I bought him a fresh Scrumpy Jack and a Theakston's Old Peculier for myself. My second pint of the night, and my last. I never took it further than the two, not any more. That was my limit. Exceeding it led to trouble. Anger. Flare-ups. Punches. Bruises. Police. Holding cells. Cautions. I'd been down that road too many times. I'd even done a short stint at Her Majesty's pleasure. Never again. The pleasure had been all hers.
"What d'you reckon, then?" Abortion asked. He was Devon born and after a drink or two his West Country burr always got thicker. The "r" of his "reckon" dragged while the "ck" in the middle all but vanished.
"I rrre'un ," I said, "that blogger's pulling everyone's leg. Two grand a week? For washed-up non-coms like us?"
"The impression I got is they're not too fussy."
"They'd have to not be. I mean, there's me with eighty per cent hearing loss in one ear and a titanium plate in my skull, and there's you with your, well, habit. We're hardly what you'd call prime soldiering material. They'd have to be pretty desperate to take us on, and if their standards are that low then what sane person would want to sign up with them anyway?"
"Do you miss it?" said Abortion. It sounded like a non sequitur but wasn't.
"The army? What's to miss? Low pay. Appalling housing. Getting shouted at all the time. Getting shot at. Going round the world to visit the dingiest shitholes there are, putting your life on the line fighting a war some nob-end in Whitehall thinks is a good idea but no one else does, saddled with shoddy uniforms and shonky kit that doesn't work properly half the time…"
"That's a yes, then."
He had me bang to rights. "You know I miss it. Every fucking day. I'd give anything to pull on a uniform again, pick up an assault rifle and get out there again, mixing it up with the bad guys."
"You can't explain it to civilians, can you?" Abortion said. "They just don't get it. Having your mates around you the whole time. Ripping the piss out of each other at every opportunity but knowing you trust these people with your life. Being part of a unit, feeling part of something that's big and strong and organised. Like being a member of the best gang ever and no one's going to mess with you. You don't have that in civvy street, that sense of belonging. Here, everyone fucks everyone else over. It's all about yourself. Me, me, me. What can I get? What can I grab? Never happens in the army."
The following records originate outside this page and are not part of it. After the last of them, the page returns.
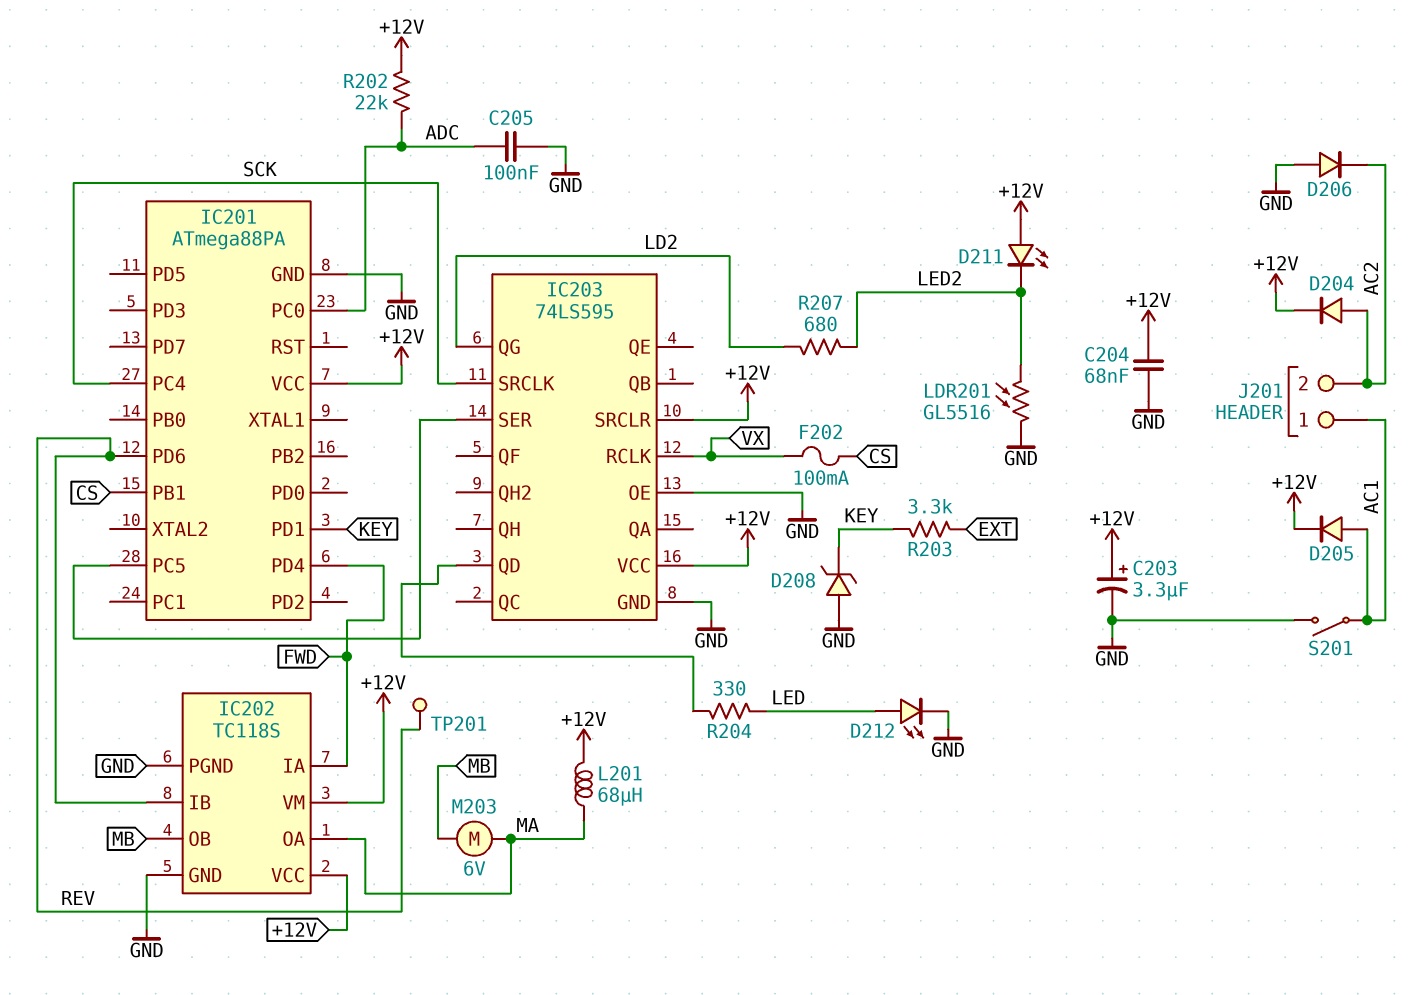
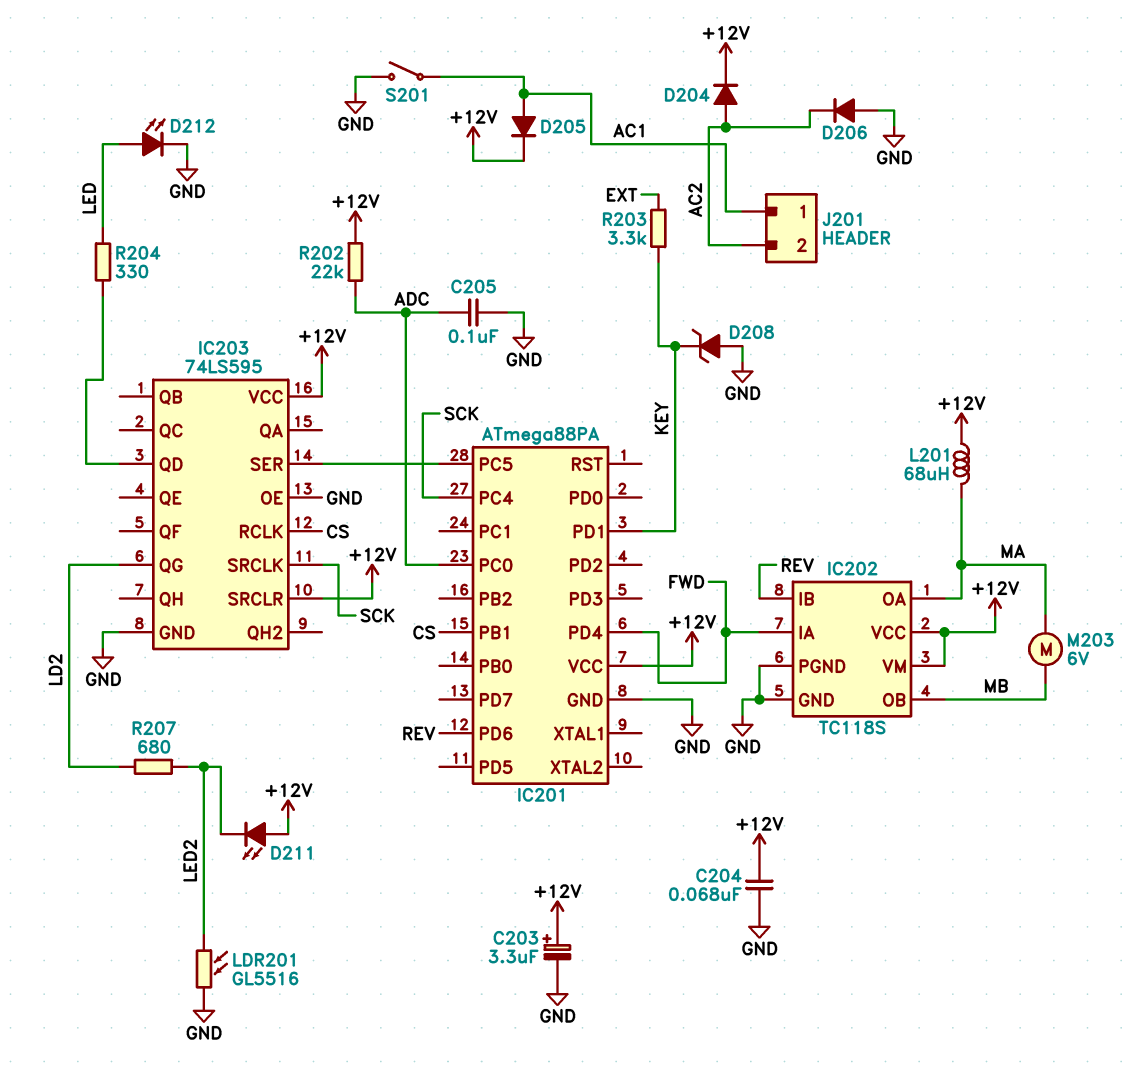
F202: 100mA (CS, VX) -> none
IC203 pin RCLK: VX -> CS
TP201: test point (REV) -> none

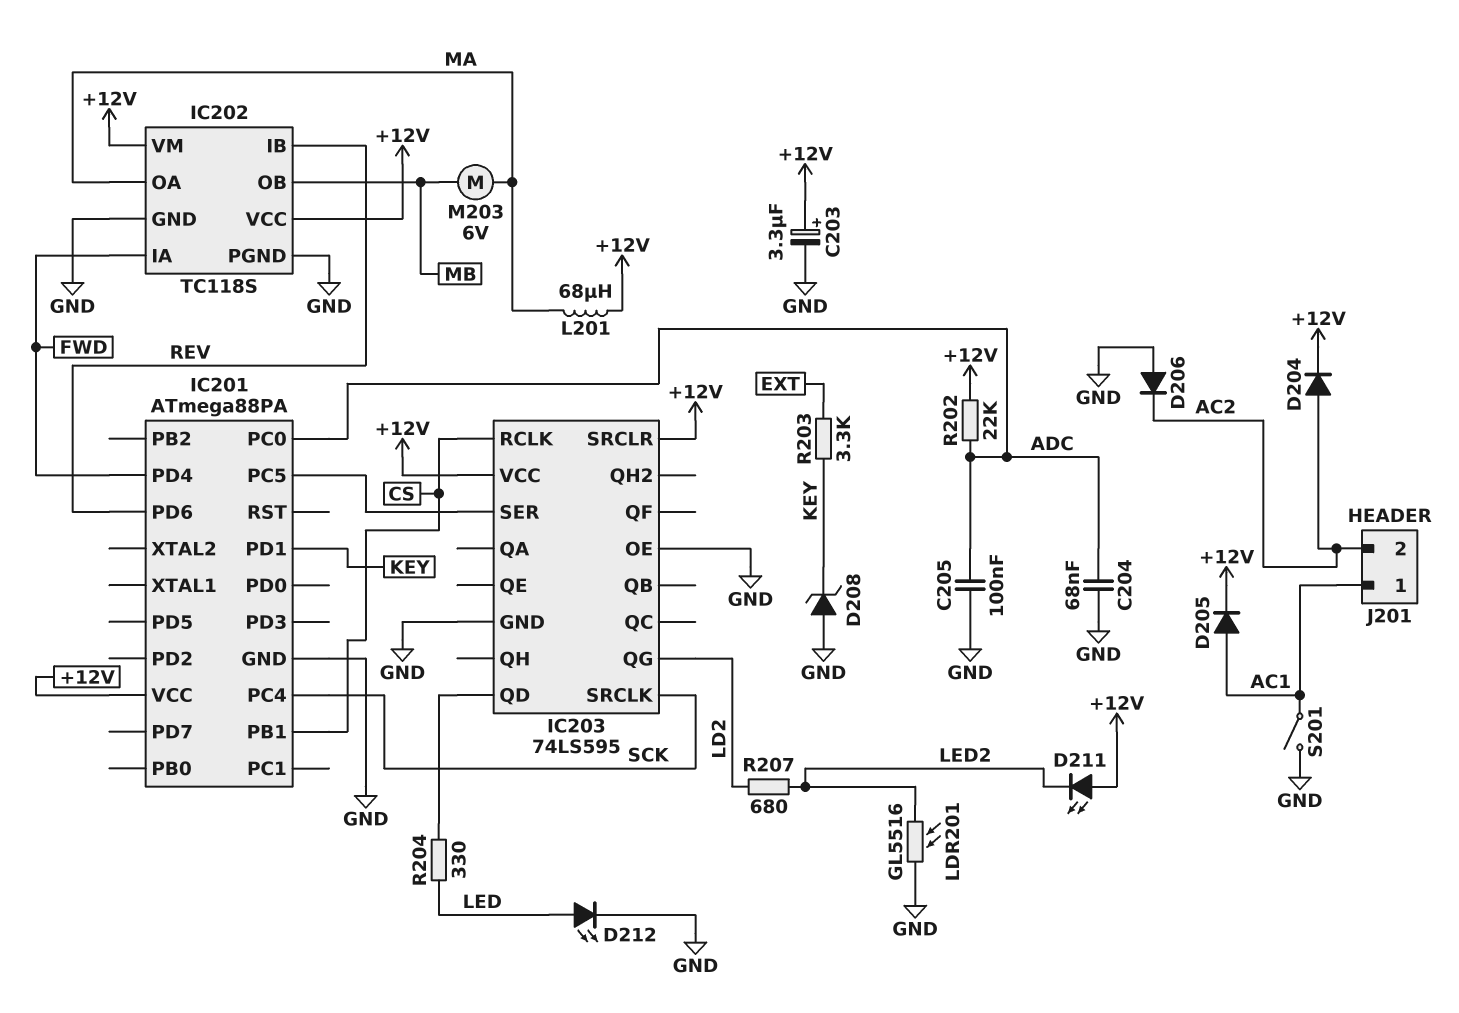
C204: 68nF (+12V, GND) -> 68nF (ADC, GND)

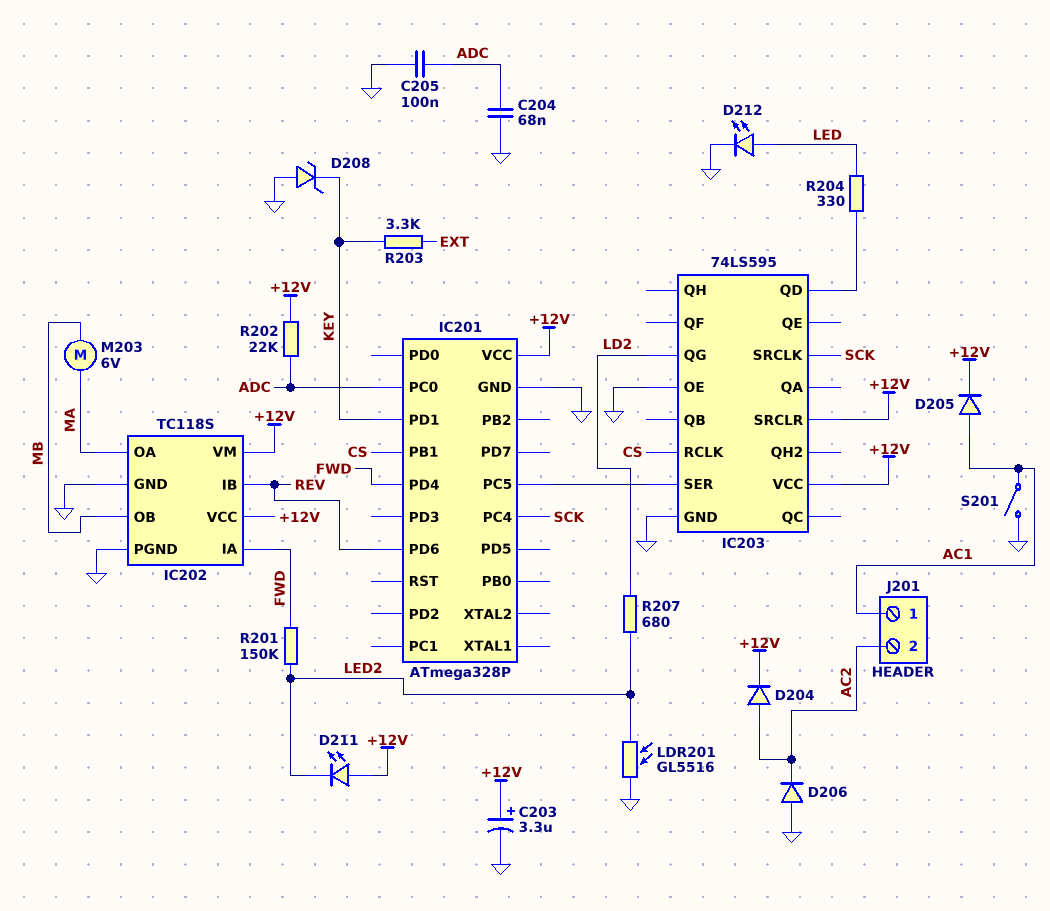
IC201: ATmega88PA -> ATmega328P
L201: 68uH (+12V, MA) -> none
R201: none -> 150k (FWD, LED2)

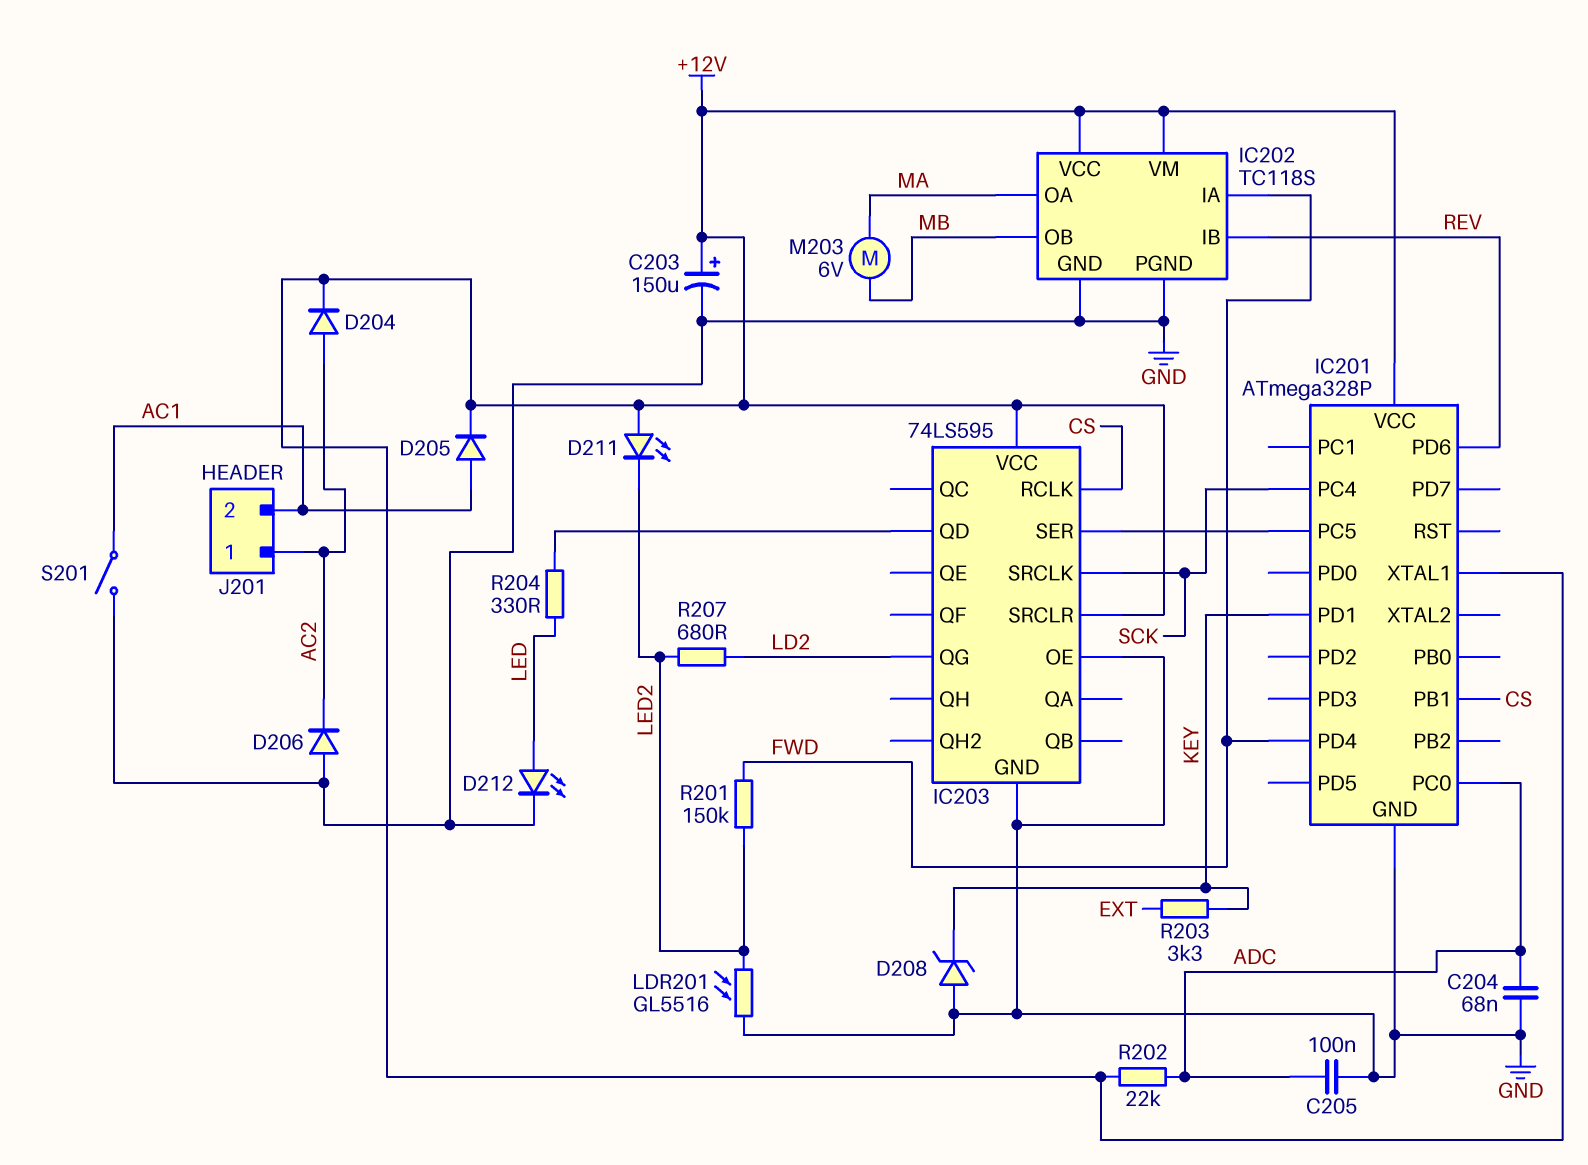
C203: 3.3uF (plus +12V, minus GND) -> 150uF (plus +12V, minus GND)
IC201 pin XTAL1: none -> +12V
J201 pin 1: AC1 -> AC2
J201 pin 2: AC2 -> AC1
"I always used to think it's like being at school again but being a grown-up at the same time," I said. "All the benefits of school — order, schedule, hierarchy, someone cooking your meals for you — with none of the bollocks. Rules and regulations that keep things in line but don't interfere with you having a good time. And even the combat… Shit, you don't get a rush like that anywhere else. Fucking hairy-arse scary while it's happening, but afterwards — woo-hoo! And I speak as someone who got blown up by a fucking IED."
"Yeah, if that couldn't put you off enjoying active service, what could?"
"Well, it's like they say. If you can't take a joke…"
Abortion chimed in: "…you shouldn't have volunteered."
"So you think this is on the level, this Valhalla Mission whatnot?" I said.
Aborted teetered his hand in the air. "You can't know 'til you've tried. Suck it and see. But two grand a week's nothing to sneeze at. And the minimum contract term is three months."
I did some mental arithmetic. Twenty-five-thousand-odd quid. What could I do with that?